[Problem details]
Locate each line in the records below that contains the word "Bupati", and copy those lines.

Extracted page text data
===============

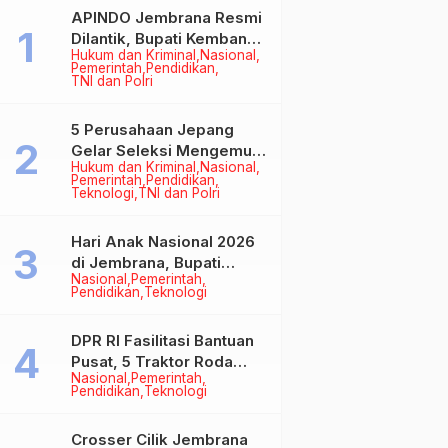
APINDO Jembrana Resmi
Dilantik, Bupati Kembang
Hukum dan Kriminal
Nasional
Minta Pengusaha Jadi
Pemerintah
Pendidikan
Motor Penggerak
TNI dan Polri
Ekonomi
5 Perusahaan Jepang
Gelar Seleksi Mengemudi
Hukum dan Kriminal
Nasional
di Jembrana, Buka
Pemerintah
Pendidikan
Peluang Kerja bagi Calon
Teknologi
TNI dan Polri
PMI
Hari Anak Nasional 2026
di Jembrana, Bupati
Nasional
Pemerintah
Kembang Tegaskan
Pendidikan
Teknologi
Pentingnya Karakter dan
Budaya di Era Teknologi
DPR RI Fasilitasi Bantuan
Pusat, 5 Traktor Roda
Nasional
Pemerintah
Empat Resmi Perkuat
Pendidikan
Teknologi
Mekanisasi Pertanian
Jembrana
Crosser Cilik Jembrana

===============

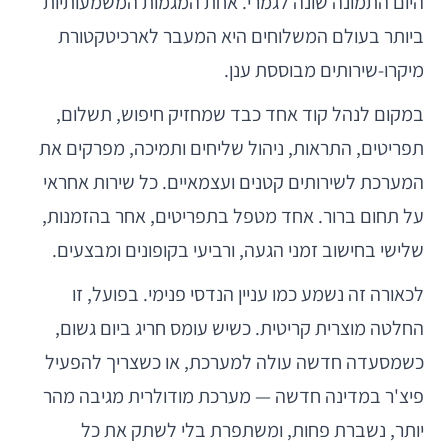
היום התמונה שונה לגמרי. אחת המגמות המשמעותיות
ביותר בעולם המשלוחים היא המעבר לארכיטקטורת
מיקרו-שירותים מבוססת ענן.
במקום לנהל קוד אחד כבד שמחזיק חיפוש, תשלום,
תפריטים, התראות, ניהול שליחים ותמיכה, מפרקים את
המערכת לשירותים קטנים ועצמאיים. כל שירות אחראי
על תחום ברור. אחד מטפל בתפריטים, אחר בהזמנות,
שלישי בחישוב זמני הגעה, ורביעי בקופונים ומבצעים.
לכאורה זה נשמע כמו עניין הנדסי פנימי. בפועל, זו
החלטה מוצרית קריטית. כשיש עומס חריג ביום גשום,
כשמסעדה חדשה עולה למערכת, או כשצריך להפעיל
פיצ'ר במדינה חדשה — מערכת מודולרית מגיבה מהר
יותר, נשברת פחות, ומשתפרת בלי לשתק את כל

===============

[Your solution]
Dilantik, Bupati Kembang
di Jembrana, Bupati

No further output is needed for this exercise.